Like most cells, uterine smooth muscle cells display different differentiation and proliferation characteristics under 2-D and 3-D culture conditions. To further understand the culture behavior of uterine smooth muscle cells, we sought ways to control media flow, scaffold density, and local environmental conditions known to influence cell development. We selected hTERT immortalized myometrial smooth muscle cells (hTERT) as a cell line model for uterine smooth muscle due to the stability and consistent proliferation properties.
To control for the structural factors of the scaffold, we investigated growth on glass wool as a model. Glass wool may enhance nuclear pleomorphism of mesothelial cells [1], however we propose that glass wool offers three key advantages: 1. The known adhesion characteristics of glass; 2. Order-of-magnitude (although not precise) control over mesh dimensions; 3. Absolute structural and chemical stability over time.

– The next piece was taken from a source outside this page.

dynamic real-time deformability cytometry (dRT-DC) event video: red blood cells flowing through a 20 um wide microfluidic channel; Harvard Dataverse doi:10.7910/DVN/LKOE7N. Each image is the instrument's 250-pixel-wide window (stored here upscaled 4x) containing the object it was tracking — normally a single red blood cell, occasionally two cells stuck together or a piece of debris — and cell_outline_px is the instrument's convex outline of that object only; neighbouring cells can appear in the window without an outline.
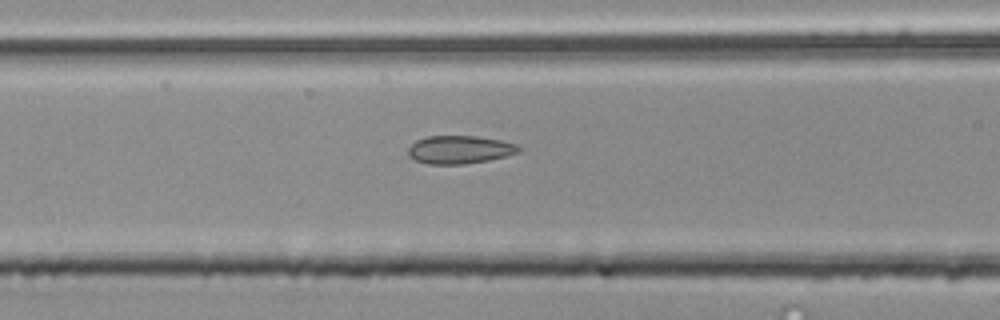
{"species": "common noctule bat (a hibernating species)", "species_latin": "Nyctalus noctula", "temperature_condition": "room temperature", "stored_images_in_passage": 42, "segment_of_instrument_passage": [2, 2], "camera_frame_rate_fps": 3000, "um_per_image_px": 0.085, "animal": {"sex": "male", "body_mass_g": 20.4}, "frame": {"image": 1, "passage_image": 20, "time_ms": 6.333, "image_size_px": [1000, 320], "cell_outline_px": [[524, 148], [520, 152], [488, 160], [464, 164], [428, 164], [416, 160], [408, 156], [408, 148], [416, 140], [428, 136], [476, 136], [500, 140], [516, 144]], "centroid_in_image_um": [39.08, 12.72], "position_along_channel_um": 127.5, "area_um2": 18.09}}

We found hTERT cells adhered and proliferated on glass wool fibers. Removal of the cells in high yield from the glass wool remains a challenge. However, on a per-cell basis, assessments of protein density, proliferation markers, and contraction-associated proteins are feasible under 3-D culture conditions designed to systematically modulate cellular proliferation/differentiation.
While glass wool will not be the ideal scaffold choice for creation of an implantable engineered tissue, it allows the study of cellular responses without the confounding effects of time-dependent variations of cell-scaffold interactions, and hence allows separation of these key experimental variables. This information will provide the basis for understanding the confounding effects of non-glass substrates in long-term 3-D culture.
References:
[1] Pelin K, Kivipensas P, Linnainmaa K. Effects of asbestos and man-made vitreous fibers on cell division in cultured human mesothelial cells in comparison to rodent cells. Environ Mol Mutagen. 1995;25(2):118-25.